▸ Assignment: Repeat all the data exactly, and where a record holds a picture, leave that picture out.

[Stored data entries]
______________________________

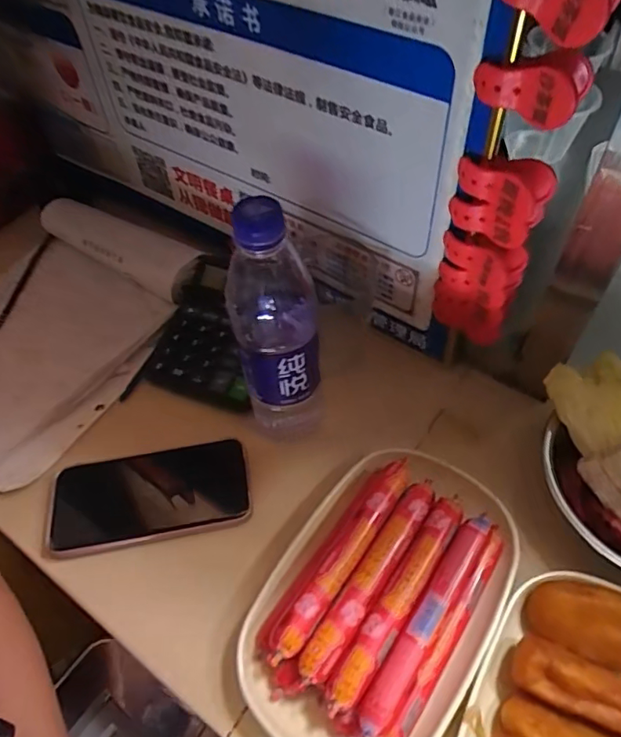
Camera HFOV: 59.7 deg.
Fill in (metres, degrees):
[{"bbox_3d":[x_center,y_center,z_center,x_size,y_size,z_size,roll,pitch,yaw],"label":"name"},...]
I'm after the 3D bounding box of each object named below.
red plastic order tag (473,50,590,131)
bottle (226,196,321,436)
[{"bbox_3d":[0.119,-0.154,0.291,0.054,0.026,0.035,25,59,20],"label":"red plastic order tag"},{"bbox_3d":[-0.026,-0.026,0.394,0.061,0.217,0.060,-5,53,0],"label":"bottle"}]

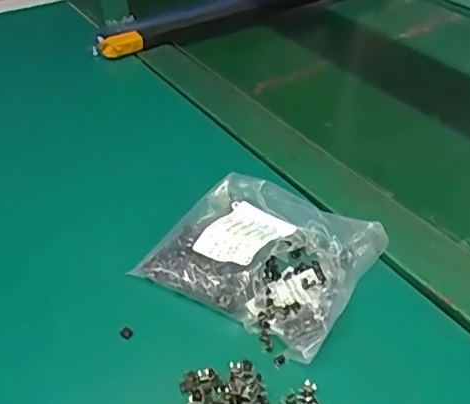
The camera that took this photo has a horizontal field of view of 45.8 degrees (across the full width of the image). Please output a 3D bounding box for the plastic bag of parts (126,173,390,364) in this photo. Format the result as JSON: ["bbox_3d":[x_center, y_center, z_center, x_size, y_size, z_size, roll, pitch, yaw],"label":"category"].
[{"bbox_3d":[0.023,0.030,0.404,0.139,0.032,0.124,25,45,25],"label":"plastic bag of parts"}]

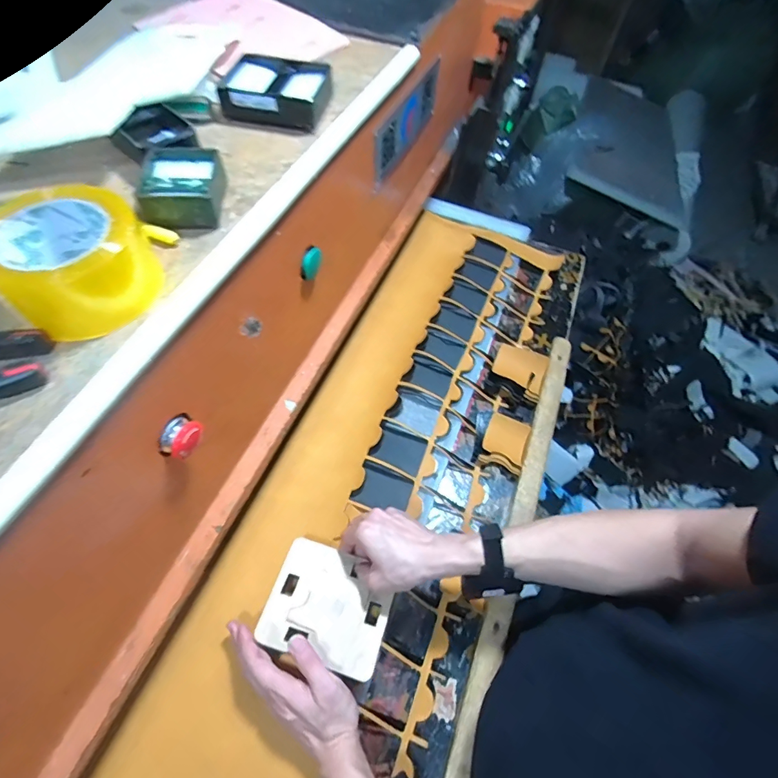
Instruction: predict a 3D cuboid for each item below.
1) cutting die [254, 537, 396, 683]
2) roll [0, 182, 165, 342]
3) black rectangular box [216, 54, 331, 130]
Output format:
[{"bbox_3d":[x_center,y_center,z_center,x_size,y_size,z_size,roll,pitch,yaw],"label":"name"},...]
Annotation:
[{"bbox_3d":[-0.073,0.264,0.519,0.145,0.015,0.122,17,59,6],"label":"cutting die"},{"bbox_3d":[-0.247,-0.103,0.331,0.106,0.066,0.106,2,59,-4],"label":"roll"},{"bbox_3d":[-0.135,-0.348,0.494,0.120,0.035,0.096,10,59,2],"label":"black rectangular box"}]

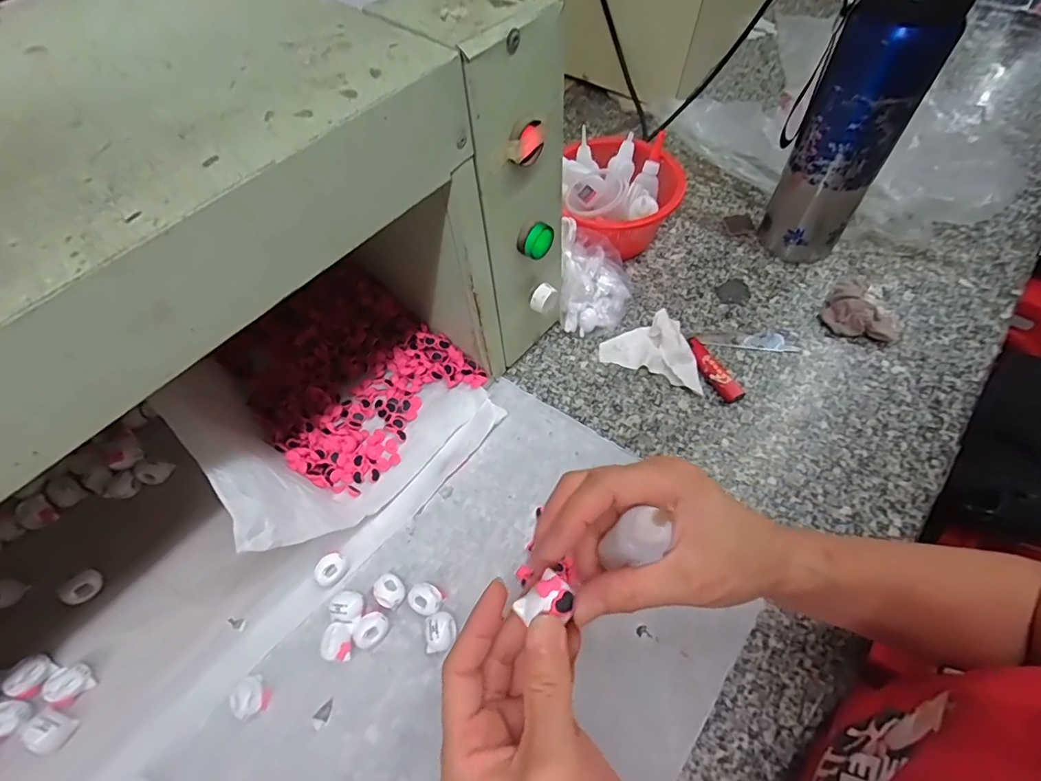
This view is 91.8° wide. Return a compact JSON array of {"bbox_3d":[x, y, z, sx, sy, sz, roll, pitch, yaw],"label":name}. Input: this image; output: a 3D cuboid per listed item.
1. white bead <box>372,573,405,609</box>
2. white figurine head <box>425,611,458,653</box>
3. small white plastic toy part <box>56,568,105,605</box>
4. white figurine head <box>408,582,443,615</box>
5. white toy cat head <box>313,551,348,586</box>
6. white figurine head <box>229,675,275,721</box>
[{"bbox_3d":[-0.099,0.154,0.384,0.021,0.019,0.025,-37,63,-19],"label":"white bead"},{"bbox_3d":[-0.057,0.176,0.366,0.020,0.018,0.024,-4,58,1],"label":"white figurine head"},{"bbox_3d":[-0.333,0.149,0.384,0.016,0.019,0.025,10,58,11],"label":"small white plastic toy part"},{"bbox_3d":[-0.070,0.157,0.378,0.024,0.019,0.020,23,62,17],"label":"white figurine head"},{"bbox_3d":[-0.147,0.140,0.394,0.018,0.019,0.024,34,65,22],"label":"white toy cat head"},{"bbox_3d":[-0.188,0.212,0.350,0.026,0.017,0.022,35,66,22],"label":"white figurine head"}]

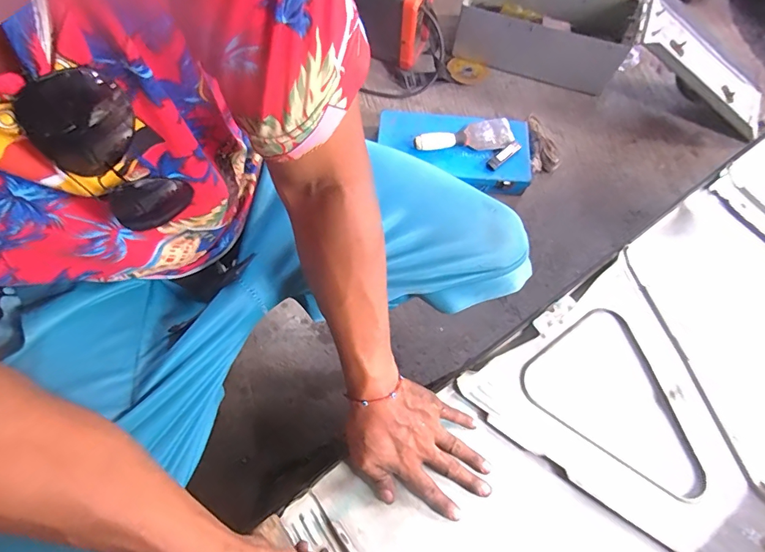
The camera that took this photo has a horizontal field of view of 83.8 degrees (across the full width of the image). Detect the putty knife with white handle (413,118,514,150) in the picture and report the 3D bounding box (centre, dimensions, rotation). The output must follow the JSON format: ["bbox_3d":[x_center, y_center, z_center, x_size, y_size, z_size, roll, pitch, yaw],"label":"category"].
[{"bbox_3d":[0.160,-0.265,0.815,0.199,0.016,0.073,-14,69,-18],"label":"putty knife with white handle"}]

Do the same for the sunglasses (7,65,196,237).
[{"bbox_3d":[-0.171,-0.072,0.275,0.057,0.153,0.036,-39,74,-15],"label":"sunglasses"}]

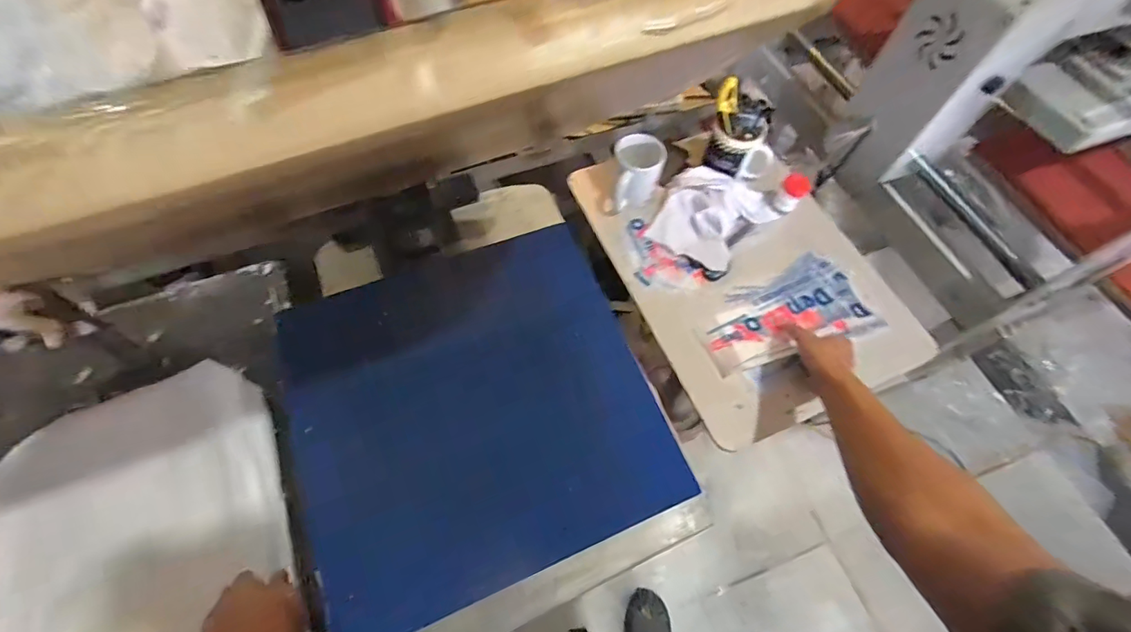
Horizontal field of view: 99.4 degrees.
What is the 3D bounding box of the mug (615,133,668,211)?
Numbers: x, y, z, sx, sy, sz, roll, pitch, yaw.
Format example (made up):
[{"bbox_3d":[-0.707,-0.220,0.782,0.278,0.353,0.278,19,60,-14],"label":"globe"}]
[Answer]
[{"bbox_3d":[0.118,-0.232,0.808,0.079,0.099,0.101,16,62,6],"label":"mug"}]

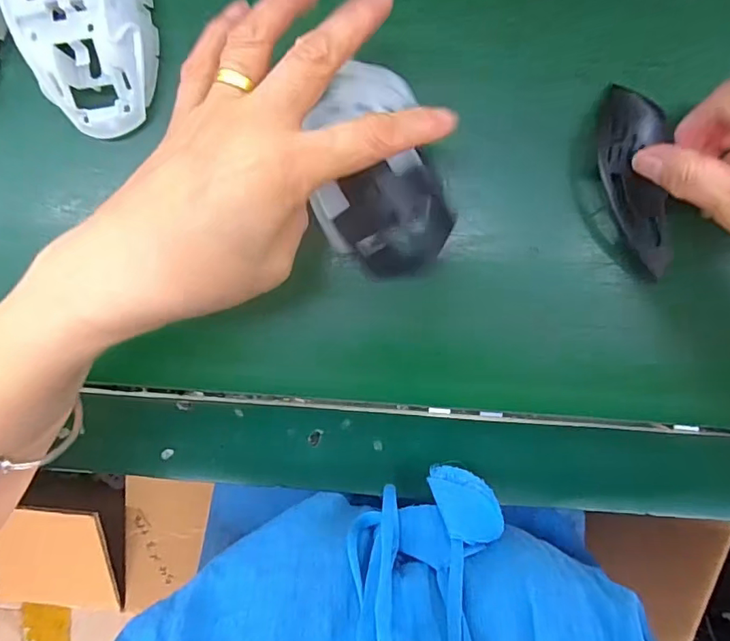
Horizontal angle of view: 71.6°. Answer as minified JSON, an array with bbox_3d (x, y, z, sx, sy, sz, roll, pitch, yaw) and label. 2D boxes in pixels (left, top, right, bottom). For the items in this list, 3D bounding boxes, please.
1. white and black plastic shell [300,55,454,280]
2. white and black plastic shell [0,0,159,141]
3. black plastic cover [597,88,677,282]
[{"bbox_3d":[0.005,-0.071,0.254,0.063,0.047,0.100,-22,96,4],"label":"white and black plastic shell"},{"bbox_3d":[-0.141,-0.157,0.255,0.060,0.038,0.112,-10,95,3],"label":"white and black plastic shell"},{"bbox_3d":[0.140,-0.071,0.263,0.032,0.014,0.096,-15,98,4],"label":"black plastic cover"}]

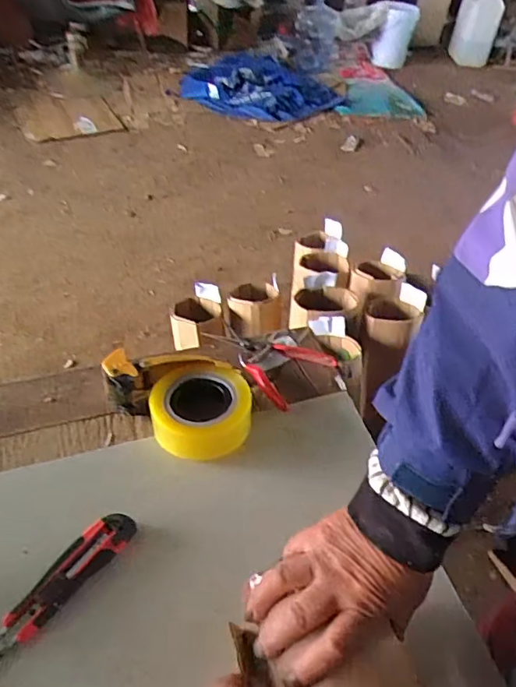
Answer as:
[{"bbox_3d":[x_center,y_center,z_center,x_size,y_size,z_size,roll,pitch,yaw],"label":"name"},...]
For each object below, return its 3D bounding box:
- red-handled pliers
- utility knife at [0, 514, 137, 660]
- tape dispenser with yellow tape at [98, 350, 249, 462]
[{"bbox_3d":[0.015,0.013,0.729,0.157,0.014,0.115,36,52,28],"label":"red-handled pliers"},{"bbox_3d":[-0.195,0.233,0.492,0.037,0.018,0.190,32,50,24],"label":"utility knife"},{"bbox_3d":[-0.090,0.064,0.636,0.178,0.058,0.120,31,49,24],"label":"tape dispenser with yellow tape"}]

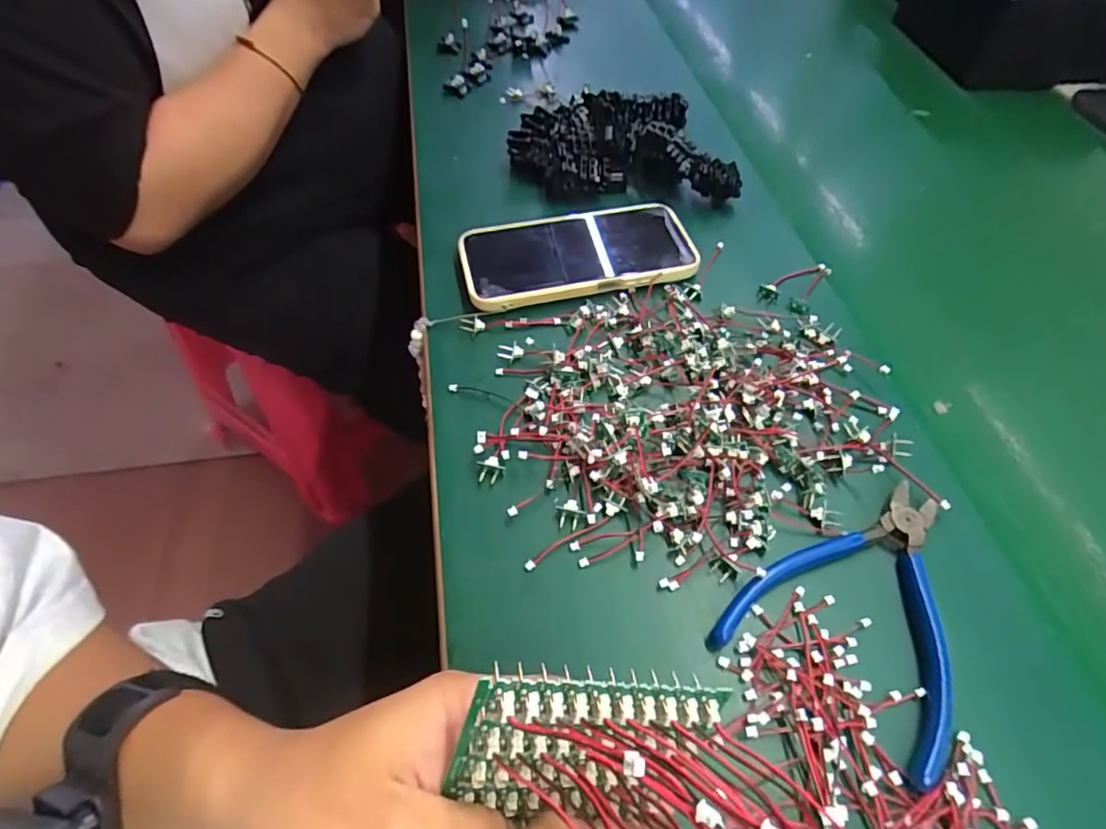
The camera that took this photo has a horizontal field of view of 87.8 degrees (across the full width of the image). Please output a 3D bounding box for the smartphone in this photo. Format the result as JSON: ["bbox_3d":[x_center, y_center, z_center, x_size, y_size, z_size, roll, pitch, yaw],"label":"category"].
[{"bbox_3d":[0.018,-0.122,0.423,0.170,0.011,0.083,-12,55,-6],"label":"smartphone"}]

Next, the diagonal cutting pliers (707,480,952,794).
[{"bbox_3d":[0.157,0.087,0.287,0.103,0.011,0.136,32,62,22],"label":"diagonal cutting pliers"}]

______________________________

▸ Solution to the problem:
Camera HFOV: 59.7 deg.
Fill in (metres, degrees):
[{"bbox_3d":[x_center,y_center,z_center,x_size,y_size,z_size,roll,pitch,yaw],"label":"name"},...]
I'm after the 3D bounding box of each object named below.
red plastic order tag (473,50,590,131)
bottle (226,196,321,436)
[{"bbox_3d":[0.119,-0.154,0.291,0.054,0.026,0.035,25,59,20],"label":"red plastic order tag"},{"bbox_3d":[-0.026,-0.026,0.394,0.061,0.217,0.060,-5,53,0],"label":"bottle"}]

The camera that took this photo has a horizontal field of view of 45.8 degrees (across the full width of the image). Please output a 3D bounding box for the plastic bag of parts (126,173,390,364) in this photo. Format the result as JSON: ["bbox_3d":[x_center, y_center, z_center, x_size, y_size, z_size, roll, pitch, yaw],"label":"category"].
[{"bbox_3d":[0.023,0.030,0.404,0.139,0.032,0.124,25,45,25],"label":"plastic bag of parts"}]

Instruction: predict a 3D cuboid for each item below.
1) cutting die [254, 537, 396, 683]
2) roll [0, 182, 165, 342]
3) black rectangular box [216, 54, 331, 130]
Output format:
[{"bbox_3d":[x_center,y_center,z_center,x_size,y_size,z_size,roll,pitch,yaw],"label":"name"},...]
Annotation:
[{"bbox_3d":[-0.073,0.264,0.519,0.145,0.015,0.122,17,59,6],"label":"cutting die"},{"bbox_3d":[-0.247,-0.103,0.331,0.106,0.066,0.106,2,59,-4],"label":"roll"},{"bbox_3d":[-0.135,-0.348,0.494,0.120,0.035,0.096,10,59,2],"label":"black rectangular box"}]

This view is 91.8° wide. Return a compact JSON array of {"bbox_3d":[x, y, z, sx, sy, sz, roll, pitch, yaw],"label":name}. Input: this image; output: a 3D cuboid per listed item.
1. white bead <box>372,573,405,609</box>
2. white figurine head <box>425,611,458,653</box>
3. small white plastic toy part <box>56,568,105,605</box>
4. white figurine head <box>408,582,443,615</box>
5. white toy cat head <box>313,551,348,586</box>
6. white figurine head <box>229,675,275,721</box>
[{"bbox_3d":[-0.099,0.154,0.384,0.021,0.019,0.025,-37,63,-19],"label":"white bead"},{"bbox_3d":[-0.057,0.176,0.366,0.020,0.018,0.024,-4,58,1],"label":"white figurine head"},{"bbox_3d":[-0.333,0.149,0.384,0.016,0.019,0.025,10,58,11],"label":"small white plastic toy part"},{"bbox_3d":[-0.070,0.157,0.378,0.024,0.019,0.020,23,62,17],"label":"white figurine head"},{"bbox_3d":[-0.147,0.140,0.394,0.018,0.019,0.024,34,65,22],"label":"white toy cat head"},{"bbox_3d":[-0.188,0.212,0.350,0.026,0.017,0.022,35,66,22],"label":"white figurine head"}]

The camera that took this photo has a horizontal field of view of 83.8 degrees (across the full width of the image). Detect the putty knife with white handle (413,118,514,150) in the picture and report the 3D bounding box (centre, dimensions, rotation). The output must follow the JSON format: ["bbox_3d":[x_center, y_center, z_center, x_size, y_size, z_size, roll, pitch, yaw],"label":"category"].
[{"bbox_3d":[0.160,-0.265,0.815,0.199,0.016,0.073,-14,69,-18],"label":"putty knife with white handle"}]

Do the same for the sunglasses (7,65,196,237).
[{"bbox_3d":[-0.171,-0.072,0.275,0.057,0.153,0.036,-39,74,-15],"label":"sunglasses"}]

Horizontal field of view: 99.4 degrees.
What is the 3D bounding box of the mug (615,133,668,211)?
Numbers: x, y, z, sx, sy, sz, roll, pitch, yaw.
Format example (made up):
[{"bbox_3d":[-0.707,-0.220,0.782,0.278,0.353,0.278,19,60,-14],"label":"globe"}]
[Answer]
[{"bbox_3d":[0.118,-0.232,0.808,0.079,0.099,0.101,16,62,6],"label":"mug"}]

Horizontal angle of view: 71.6°. Answer as minified JSON, an array with bbox_3d (x, y, z, sx, sy, sz, roll, pitch, yaw) and label. 2D boxes in pixels (left, top, right, bottom). For the items in this list, 3D bounding boxes, please.
1. white and black plastic shell [300,55,454,280]
2. white and black plastic shell [0,0,159,141]
3. black plastic cover [597,88,677,282]
[{"bbox_3d":[0.005,-0.071,0.254,0.063,0.047,0.100,-22,96,4],"label":"white and black plastic shell"},{"bbox_3d":[-0.141,-0.157,0.255,0.060,0.038,0.112,-10,95,3],"label":"white and black plastic shell"},{"bbox_3d":[0.140,-0.071,0.263,0.032,0.014,0.096,-15,98,4],"label":"black plastic cover"}]

Answer as:
[{"bbox_3d":[x_center,y_center,z_center,x_size,y_size,z_size,roll,pitch,yaw],"label":"name"},...]
For each object below, return its 3D bounding box:
- red-handled pliers
- utility knife at [0, 514, 137, 660]
- tape dispenser with yellow tape at [98, 350, 249, 462]
[{"bbox_3d":[0.015,0.013,0.729,0.157,0.014,0.115,36,52,28],"label":"red-handled pliers"},{"bbox_3d":[-0.195,0.233,0.492,0.037,0.018,0.190,32,50,24],"label":"utility knife"},{"bbox_3d":[-0.090,0.064,0.636,0.178,0.058,0.120,31,49,24],"label":"tape dispenser with yellow tape"}]

The camera that took this photo has a horizontal field of view of 87.8 degrees (across the full width of the image). Please output a 3D bounding box for the smartphone in this photo. Format the result as JSON: ["bbox_3d":[x_center, y_center, z_center, x_size, y_size, z_size, roll, pitch, yaw],"label":"category"].
[{"bbox_3d":[0.018,-0.122,0.423,0.170,0.011,0.083,-12,55,-6],"label":"smartphone"}]

Next, the diagonal cutting pliers (707,480,952,794).
[{"bbox_3d":[0.157,0.087,0.287,0.103,0.011,0.136,32,62,22],"label":"diagonal cutting pliers"}]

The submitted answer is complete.